Back at the guesthouse on Khao San Road, Ben tried to slip into the room and get into bed without waking Emma.

‘So where did you go? Sukhumvit?' she suddenly asked him out of the darkness.

‘Yes. We watched the
muay Thai
and had some food and a few beers.'

‘But it's far too late … we've got to be up in a few hours to get the bus.'

‘Oh shit, I'd almost forgotten.'

‘Was it only
muay Thai
then?'

‘Yes, well … that's what we went for. Course we had a drink after.'

‘What sort of bar?'

‘An ordinary bar.'

‘Ordinary for Bangkok you mean?'

‘Yeah, Emm, ordinary.'

‘Like Elvis Presley singing psalms on a Sunday! Ben, I can see right through you like there's nothing there.' She lay curled up in her sarong on the far side of the bed giving him her back. She did not move when he lay down beside her and he did not dare to touch her.

Ben was exhausted and quickly fell asleep, but he slept fitfully. All too soon he would have to face up to a hangover, an early morning bus ride to the island and the constant chill of Emma's silent censure.

6

The next morning after a restless few hours on the hard double bed, Ben and Emma slept through the alarm. Or, as Ben was forced to confess, he sat up and switched it off as soon as it rang and then dozed off again.

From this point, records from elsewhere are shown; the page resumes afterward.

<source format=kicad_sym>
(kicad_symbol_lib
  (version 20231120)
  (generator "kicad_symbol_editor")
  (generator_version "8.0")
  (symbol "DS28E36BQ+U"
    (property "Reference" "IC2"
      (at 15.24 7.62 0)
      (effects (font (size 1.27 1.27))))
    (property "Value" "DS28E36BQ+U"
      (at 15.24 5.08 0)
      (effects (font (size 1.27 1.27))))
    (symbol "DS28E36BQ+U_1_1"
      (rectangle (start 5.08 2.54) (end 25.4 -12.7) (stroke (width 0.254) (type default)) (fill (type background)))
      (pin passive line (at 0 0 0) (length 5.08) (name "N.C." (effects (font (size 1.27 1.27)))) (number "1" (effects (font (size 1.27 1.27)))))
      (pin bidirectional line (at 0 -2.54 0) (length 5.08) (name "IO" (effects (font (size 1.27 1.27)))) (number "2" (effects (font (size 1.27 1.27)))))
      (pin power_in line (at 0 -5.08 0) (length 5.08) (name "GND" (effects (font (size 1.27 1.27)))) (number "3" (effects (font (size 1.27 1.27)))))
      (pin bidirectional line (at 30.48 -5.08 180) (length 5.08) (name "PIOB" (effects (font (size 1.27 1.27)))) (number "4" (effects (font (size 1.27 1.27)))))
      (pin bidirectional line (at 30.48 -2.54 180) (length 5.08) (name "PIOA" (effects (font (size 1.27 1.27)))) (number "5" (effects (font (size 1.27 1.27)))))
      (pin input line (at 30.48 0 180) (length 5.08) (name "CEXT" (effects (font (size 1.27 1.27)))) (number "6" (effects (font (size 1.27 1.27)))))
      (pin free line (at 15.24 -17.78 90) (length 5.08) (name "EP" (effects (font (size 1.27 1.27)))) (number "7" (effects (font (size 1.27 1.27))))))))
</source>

‘Ben, why the hell did you do that? It's eight o'clock and we've got to be at the bus in half an hour.'

‘Oh sod it! And you haven't packed our stuff yet.'

‘Me pack? While you're out all night looking at tits?'

Ben was horribly aware of his hangover, his mouth like a monkey's armpit, his eyes swollen and bleary. The last place in the world he wanted to be was in this grotty room at war with Emma.

Barefoot and in sarong, he padded down the narrow corridor to the showers, but he had forgotten his shower gel. By the time he had found it, the shower cubicles were all fully occupied and his bowels were now responding tumultuously to the night's rich food. He was going to have to do business with a squatter loo, just a nasty little hole in the floor. Hunker down, take aim, then, ‘Shit! No paper!'

‘Look, Ben,' protested Emma back in the room, ‘there's no time for breakfast. If we order something, they'll probably take ages getting it and we'll miss the bus. You were crazy staying out so late last night.'

They both made it down to the street by eight thirty but there was no minibus, no Chuck and Maca and the travel agents had not yet opened up.

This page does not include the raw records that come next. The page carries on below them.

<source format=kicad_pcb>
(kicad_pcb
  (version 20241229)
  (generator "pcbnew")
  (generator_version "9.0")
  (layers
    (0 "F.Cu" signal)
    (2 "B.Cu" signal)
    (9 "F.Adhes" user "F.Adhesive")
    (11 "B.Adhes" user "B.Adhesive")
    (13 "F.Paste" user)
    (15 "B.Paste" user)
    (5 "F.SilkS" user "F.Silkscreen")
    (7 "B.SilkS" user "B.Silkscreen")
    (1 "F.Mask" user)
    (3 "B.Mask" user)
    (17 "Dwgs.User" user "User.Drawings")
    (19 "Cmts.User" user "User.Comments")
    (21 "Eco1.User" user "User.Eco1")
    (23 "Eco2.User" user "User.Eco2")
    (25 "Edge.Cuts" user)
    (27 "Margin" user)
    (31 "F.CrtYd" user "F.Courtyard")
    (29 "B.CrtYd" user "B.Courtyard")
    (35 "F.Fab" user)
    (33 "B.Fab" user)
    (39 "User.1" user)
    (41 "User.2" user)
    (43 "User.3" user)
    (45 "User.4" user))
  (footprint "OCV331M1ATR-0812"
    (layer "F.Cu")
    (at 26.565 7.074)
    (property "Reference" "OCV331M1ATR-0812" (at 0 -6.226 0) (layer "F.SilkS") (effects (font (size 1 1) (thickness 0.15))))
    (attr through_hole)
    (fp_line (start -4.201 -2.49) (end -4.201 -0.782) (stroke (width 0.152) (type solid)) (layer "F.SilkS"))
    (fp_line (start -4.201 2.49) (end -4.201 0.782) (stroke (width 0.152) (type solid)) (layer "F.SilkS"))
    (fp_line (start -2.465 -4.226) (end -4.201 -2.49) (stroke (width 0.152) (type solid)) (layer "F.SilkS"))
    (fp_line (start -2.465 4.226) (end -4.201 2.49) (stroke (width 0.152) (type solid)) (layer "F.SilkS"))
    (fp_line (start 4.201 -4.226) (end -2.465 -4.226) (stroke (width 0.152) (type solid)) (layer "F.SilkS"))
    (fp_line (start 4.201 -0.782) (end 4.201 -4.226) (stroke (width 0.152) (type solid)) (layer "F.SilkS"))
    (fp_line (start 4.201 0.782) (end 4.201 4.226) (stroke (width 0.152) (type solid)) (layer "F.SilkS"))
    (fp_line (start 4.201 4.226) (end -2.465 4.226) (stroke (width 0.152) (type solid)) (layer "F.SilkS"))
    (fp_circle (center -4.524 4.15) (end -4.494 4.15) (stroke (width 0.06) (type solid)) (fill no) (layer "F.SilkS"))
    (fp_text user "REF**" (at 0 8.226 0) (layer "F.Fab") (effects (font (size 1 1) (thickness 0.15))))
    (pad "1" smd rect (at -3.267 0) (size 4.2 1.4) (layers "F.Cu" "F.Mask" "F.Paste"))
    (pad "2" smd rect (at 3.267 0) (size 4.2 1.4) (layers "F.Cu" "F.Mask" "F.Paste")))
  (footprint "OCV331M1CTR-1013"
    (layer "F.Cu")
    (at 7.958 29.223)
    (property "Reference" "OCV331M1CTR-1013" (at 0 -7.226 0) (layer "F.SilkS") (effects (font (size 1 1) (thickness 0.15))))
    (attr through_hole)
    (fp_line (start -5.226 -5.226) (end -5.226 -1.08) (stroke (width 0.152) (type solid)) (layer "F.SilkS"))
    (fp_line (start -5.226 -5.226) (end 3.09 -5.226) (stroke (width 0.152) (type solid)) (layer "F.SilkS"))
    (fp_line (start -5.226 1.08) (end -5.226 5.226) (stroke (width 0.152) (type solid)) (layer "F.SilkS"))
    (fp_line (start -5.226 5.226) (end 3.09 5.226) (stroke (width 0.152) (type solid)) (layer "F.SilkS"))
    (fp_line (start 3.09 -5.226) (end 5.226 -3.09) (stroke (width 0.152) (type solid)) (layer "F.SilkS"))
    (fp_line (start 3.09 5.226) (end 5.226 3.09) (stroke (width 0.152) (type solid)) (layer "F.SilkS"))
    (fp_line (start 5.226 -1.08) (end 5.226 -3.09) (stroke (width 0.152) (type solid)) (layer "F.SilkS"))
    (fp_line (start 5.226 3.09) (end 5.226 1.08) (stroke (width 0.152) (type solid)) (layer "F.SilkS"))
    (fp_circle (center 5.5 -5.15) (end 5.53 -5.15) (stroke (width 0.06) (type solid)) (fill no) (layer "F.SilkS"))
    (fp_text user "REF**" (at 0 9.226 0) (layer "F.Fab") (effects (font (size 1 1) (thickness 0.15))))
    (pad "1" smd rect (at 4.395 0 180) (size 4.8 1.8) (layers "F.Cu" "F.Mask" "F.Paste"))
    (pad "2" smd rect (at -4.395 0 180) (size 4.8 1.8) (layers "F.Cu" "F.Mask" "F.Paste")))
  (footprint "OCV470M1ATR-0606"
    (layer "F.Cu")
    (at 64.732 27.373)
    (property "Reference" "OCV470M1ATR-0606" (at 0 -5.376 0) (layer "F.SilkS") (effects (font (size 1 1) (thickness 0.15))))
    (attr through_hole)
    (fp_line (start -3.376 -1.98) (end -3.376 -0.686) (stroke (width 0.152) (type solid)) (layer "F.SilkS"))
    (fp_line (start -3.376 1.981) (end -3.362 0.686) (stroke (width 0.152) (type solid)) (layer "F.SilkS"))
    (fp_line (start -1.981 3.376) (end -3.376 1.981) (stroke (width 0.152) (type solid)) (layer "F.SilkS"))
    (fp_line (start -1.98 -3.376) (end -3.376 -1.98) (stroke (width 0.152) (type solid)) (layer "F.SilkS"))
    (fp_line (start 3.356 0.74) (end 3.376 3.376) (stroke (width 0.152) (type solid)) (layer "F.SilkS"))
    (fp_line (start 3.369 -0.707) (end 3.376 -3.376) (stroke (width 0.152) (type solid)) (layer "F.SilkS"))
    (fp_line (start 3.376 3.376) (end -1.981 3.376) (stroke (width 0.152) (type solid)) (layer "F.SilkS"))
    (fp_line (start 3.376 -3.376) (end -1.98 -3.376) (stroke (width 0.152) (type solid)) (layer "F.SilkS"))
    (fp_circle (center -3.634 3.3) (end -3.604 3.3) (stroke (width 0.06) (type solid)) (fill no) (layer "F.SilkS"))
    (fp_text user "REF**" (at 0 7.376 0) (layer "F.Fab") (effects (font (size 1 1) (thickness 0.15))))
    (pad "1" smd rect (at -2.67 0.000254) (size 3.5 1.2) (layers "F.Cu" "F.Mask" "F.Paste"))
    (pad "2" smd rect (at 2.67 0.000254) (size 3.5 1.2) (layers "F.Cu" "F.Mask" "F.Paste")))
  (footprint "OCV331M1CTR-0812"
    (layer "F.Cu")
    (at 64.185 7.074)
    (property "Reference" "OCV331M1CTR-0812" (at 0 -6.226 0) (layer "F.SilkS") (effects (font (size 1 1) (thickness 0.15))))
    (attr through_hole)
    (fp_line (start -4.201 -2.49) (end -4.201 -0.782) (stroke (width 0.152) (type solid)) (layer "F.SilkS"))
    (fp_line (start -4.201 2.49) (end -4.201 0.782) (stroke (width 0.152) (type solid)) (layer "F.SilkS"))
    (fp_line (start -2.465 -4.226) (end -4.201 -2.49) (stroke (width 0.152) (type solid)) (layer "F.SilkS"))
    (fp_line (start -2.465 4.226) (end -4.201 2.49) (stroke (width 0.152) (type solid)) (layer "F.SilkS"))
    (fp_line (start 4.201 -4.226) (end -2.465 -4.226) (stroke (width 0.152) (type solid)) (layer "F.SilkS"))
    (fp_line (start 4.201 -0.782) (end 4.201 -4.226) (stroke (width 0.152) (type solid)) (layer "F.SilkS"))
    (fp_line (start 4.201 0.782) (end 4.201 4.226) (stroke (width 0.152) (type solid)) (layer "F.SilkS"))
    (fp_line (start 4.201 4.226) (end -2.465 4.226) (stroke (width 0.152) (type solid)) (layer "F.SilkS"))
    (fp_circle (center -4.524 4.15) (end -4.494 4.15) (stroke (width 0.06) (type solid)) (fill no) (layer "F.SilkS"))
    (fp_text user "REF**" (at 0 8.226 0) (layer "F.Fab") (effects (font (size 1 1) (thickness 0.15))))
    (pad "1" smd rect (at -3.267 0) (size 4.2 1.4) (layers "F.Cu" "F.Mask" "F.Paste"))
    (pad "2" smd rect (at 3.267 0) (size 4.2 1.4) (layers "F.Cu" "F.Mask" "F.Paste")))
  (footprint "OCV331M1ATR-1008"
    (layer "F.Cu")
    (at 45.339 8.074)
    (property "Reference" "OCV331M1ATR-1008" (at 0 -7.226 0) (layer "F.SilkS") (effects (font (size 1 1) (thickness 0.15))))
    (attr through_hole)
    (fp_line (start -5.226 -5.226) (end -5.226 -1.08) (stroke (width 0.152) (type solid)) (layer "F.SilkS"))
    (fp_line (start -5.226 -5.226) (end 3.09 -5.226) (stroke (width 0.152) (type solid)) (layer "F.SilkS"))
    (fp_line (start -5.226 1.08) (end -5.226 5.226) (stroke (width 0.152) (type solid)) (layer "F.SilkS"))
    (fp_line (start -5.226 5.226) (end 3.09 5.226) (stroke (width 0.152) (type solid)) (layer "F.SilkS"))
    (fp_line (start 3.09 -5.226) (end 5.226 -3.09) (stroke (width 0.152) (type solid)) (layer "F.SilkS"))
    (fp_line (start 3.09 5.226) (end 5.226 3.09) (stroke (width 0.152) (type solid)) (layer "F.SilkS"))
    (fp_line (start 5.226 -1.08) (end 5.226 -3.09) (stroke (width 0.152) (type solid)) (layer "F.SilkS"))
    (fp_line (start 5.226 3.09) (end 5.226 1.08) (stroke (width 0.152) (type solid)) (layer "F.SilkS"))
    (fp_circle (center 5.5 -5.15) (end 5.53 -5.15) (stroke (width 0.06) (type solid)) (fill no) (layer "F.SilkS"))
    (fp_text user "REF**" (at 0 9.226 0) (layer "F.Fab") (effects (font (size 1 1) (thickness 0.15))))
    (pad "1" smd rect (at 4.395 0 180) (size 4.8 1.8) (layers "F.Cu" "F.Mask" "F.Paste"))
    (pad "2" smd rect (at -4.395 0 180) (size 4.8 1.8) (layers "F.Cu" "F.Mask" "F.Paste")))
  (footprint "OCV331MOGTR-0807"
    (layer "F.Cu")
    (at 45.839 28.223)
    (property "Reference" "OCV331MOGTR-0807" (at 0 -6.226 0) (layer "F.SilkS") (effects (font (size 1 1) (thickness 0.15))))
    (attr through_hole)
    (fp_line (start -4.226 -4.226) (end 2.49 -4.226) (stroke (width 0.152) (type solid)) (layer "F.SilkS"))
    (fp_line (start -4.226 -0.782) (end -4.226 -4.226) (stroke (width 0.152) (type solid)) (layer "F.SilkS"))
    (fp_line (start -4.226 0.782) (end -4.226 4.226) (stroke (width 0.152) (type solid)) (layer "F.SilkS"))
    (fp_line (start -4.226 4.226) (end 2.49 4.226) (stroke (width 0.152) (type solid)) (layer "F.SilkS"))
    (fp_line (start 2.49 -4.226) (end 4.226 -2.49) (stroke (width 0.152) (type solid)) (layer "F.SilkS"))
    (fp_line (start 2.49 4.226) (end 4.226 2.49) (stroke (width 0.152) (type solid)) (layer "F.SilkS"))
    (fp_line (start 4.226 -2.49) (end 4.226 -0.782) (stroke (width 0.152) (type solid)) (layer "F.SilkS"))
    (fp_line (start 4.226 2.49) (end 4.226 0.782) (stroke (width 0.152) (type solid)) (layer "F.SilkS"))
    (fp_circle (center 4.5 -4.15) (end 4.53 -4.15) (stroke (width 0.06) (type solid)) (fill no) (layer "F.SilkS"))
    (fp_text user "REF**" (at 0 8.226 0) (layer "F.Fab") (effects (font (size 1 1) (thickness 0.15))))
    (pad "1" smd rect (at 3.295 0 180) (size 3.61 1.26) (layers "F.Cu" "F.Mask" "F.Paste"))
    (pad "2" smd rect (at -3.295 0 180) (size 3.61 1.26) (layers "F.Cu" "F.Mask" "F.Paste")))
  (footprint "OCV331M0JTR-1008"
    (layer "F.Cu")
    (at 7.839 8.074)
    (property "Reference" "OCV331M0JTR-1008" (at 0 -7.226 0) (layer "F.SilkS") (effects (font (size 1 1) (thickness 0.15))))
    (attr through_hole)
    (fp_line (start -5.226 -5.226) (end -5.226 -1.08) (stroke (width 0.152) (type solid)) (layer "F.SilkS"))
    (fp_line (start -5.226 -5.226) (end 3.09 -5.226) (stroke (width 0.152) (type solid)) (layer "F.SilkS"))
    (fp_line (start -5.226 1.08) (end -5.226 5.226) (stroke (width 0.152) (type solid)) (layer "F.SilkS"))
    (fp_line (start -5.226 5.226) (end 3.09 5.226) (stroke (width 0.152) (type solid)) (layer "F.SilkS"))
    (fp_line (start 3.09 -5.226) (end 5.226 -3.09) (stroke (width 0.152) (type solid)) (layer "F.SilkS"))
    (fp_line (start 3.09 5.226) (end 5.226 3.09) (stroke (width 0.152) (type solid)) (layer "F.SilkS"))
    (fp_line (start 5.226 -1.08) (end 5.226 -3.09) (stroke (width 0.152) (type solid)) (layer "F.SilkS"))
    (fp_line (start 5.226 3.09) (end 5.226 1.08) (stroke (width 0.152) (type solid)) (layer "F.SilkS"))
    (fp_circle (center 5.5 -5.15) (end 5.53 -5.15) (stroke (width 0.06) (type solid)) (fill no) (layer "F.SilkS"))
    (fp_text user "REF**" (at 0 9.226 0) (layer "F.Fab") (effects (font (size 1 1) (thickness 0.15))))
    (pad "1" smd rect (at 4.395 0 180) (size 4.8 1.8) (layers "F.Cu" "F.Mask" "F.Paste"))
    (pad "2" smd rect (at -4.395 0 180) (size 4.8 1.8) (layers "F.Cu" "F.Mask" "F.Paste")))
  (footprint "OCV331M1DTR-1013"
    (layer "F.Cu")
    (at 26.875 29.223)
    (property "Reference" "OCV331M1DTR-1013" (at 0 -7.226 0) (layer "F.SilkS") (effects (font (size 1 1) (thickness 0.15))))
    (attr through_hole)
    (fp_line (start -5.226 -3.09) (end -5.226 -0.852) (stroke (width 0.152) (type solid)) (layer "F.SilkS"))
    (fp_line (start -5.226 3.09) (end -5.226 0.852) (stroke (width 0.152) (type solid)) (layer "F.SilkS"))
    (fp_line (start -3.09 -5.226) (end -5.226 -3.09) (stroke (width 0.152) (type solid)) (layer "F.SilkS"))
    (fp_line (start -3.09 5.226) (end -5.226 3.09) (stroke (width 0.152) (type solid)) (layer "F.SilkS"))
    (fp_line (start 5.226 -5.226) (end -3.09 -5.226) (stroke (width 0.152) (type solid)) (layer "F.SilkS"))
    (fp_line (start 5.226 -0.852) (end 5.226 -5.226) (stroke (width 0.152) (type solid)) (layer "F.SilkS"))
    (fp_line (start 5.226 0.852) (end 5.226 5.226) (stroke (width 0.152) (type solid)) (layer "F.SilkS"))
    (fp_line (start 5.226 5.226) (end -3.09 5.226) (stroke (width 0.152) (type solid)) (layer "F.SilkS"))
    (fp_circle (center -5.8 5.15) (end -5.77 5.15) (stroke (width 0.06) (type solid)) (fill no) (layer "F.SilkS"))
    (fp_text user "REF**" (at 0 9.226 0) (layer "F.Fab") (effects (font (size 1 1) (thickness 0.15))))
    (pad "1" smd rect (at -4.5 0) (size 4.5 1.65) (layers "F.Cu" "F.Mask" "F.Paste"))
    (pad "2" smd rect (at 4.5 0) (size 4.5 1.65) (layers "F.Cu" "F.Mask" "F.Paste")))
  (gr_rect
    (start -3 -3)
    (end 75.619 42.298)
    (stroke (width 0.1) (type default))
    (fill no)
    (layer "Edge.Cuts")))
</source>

‘Christ, I could do with a cup of tea,' grumbled Ben.

‘That's your problem. I'm not having you dumping me here with all the bags and the bus going without you.'

Emma was encouraged when a minibus drove up and stopped by the kerb, but the driver got out and disappeared, leaving the engine running in a growing fog of diesel fumes. After a few minutes he came back and switched it off.

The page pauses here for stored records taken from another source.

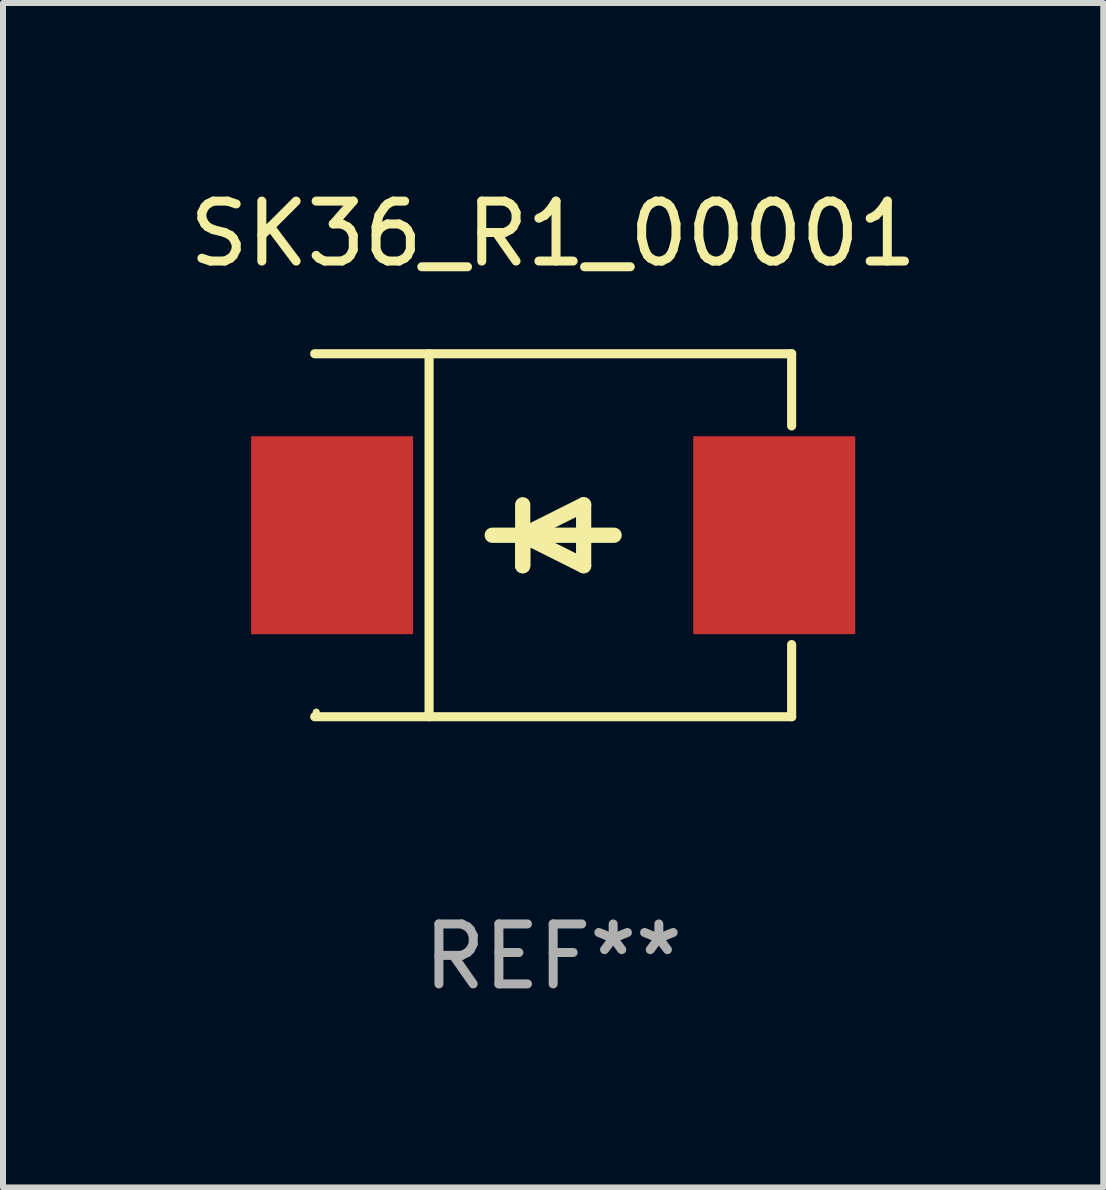
<source format=kicad_pcb>
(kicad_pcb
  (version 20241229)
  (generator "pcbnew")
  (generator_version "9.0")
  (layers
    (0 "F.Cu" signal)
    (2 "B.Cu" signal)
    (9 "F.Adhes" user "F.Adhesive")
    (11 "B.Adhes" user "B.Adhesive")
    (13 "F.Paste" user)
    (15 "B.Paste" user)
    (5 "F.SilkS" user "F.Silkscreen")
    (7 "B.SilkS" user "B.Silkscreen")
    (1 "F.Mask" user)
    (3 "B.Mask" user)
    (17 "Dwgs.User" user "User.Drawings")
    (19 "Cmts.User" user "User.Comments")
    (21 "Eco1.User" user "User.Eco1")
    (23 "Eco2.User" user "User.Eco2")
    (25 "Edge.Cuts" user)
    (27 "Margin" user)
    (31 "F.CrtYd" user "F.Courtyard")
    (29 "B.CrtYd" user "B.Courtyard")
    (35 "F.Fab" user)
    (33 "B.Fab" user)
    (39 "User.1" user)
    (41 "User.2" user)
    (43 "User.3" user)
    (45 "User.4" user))
  (footprint "SK36_R1_00001"
    (layer "F.Cu")
    (at 6.173 5.874)
    (property "Reference" "SK36_R1_00001" (at 0 -5.026 0) (layer "F.SilkS") (effects (font (size 1 1) (thickness 0.15))))
    (attr through_hole)
    (fp_line (start -3.976 -3.026) (end 3.976 -3.026) (stroke (width 0.152) (type solid)) (layer "F.SilkS"))
    (fp_line (start -3.976 3.026) (end 3.976 3.026) (stroke (width 0.152) (type solid)) (layer "F.SilkS"))
    (fp_line (start -2.069 -3.026) (end -2.069 3.026) (stroke (width 0.152) (type solid)) (layer "F.SilkS"))
    (fp_line (start -0.508 0) (end -0.508 0.508) (stroke (width 0.254) (type solid)) (layer "F.SilkS"))
    (fp_line (start -0.508 0) (end 0.508 0.508) (stroke (width 0.254) (type solid)) (layer "F.SilkS"))
    (fp_line (start -0.508 0.508) (end -0.508 -0.508) (stroke (width 0.254) (type solid)) (layer "F.SilkS"))
    (fp_line (start 0.508 -0.508) (end -0.508 0) (stroke (width 0.254) (type solid)) (layer "F.SilkS"))
    (fp_line (start 0.508 0.508) (end 0.508 -0.508) (stroke (width 0.254) (type solid)) (layer "F.SilkS"))
    (fp_line (start 1.016 0) (end -1.016 0) (stroke (width 0.254) (type solid)) (layer "F.SilkS"))
    (fp_line (start 3.976 -3.026) (end 3.976 -1.823) (stroke (width 0.152) (type solid)) (layer "F.SilkS"))
    (fp_line (start 3.976 3.026) (end 3.976 1.823) (stroke (width 0.152) (type solid)) (layer "F.SilkS"))
    (fp_circle (center -3.95 2.95) (end -3.92 2.95) (stroke (width 0.06) (type solid)) (fill no) (layer "F.SilkS"))
    (fp_text user "REF**" (at 0 7.026 0) (layer "F.Fab") (effects (font (size 1 1) (thickness 0.15))))
    (pad "1" smd rect (at -3.686 0) (size 2.7 3.3) (layers "F.Cu" "F.Mask" "F.Paste"))
    (pad "2" smd rect (at 3.686 0) (size 2.7 3.3) (layers "F.Cu" "F.Mask" "F.Paste")))
  (gr_rect
    (start -3 -3)
    (end 15.345 16.749)
    (stroke (width 0.1) (type default))
    (fill no)
    (layer "Edge.Cuts")))
</source>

‘You ask him Ben,' insisted Emma, so Ben went and asked.

‘Is this the minibus for Koh Samet?'

‘Bus go Ban Phe. You have boat ticket?'

‘Nobody said anything about boat tickets.'

The man shrugged silently and walked away. After ten minutes he reappeared.

‘Tickets,' he demanded abruptly.

‘Who's got them?' Ben asked Emma.

‘You have,' said Emma.

‘No I haven't. Surely you paid and put'em in your wallet.'

‘I didn't,' she snapped.

‘Dammit, you must have, Emm.' Emma was not enjoying this.

Other passengers were now arriving. They were all told to leave their packs on the pavement and board the minibus. The inside was hot and claustrophobic, the sticky plastic seats packed tightly together with little leg room. Soon after nine, Maca and Chuck showed up, Maca looking pale and crumpled.

‘Where've you two been?' asked Emma.

‘Last night? Sleeping,' said Maca innocently.

‘Running it a bit tight aren't you?'

‘Stay cool, Emm baby,' said Chuck.

After twenty minutes' sweaty confinement inside the parked minibus, a new driver got in and they at last moved off into the traffic.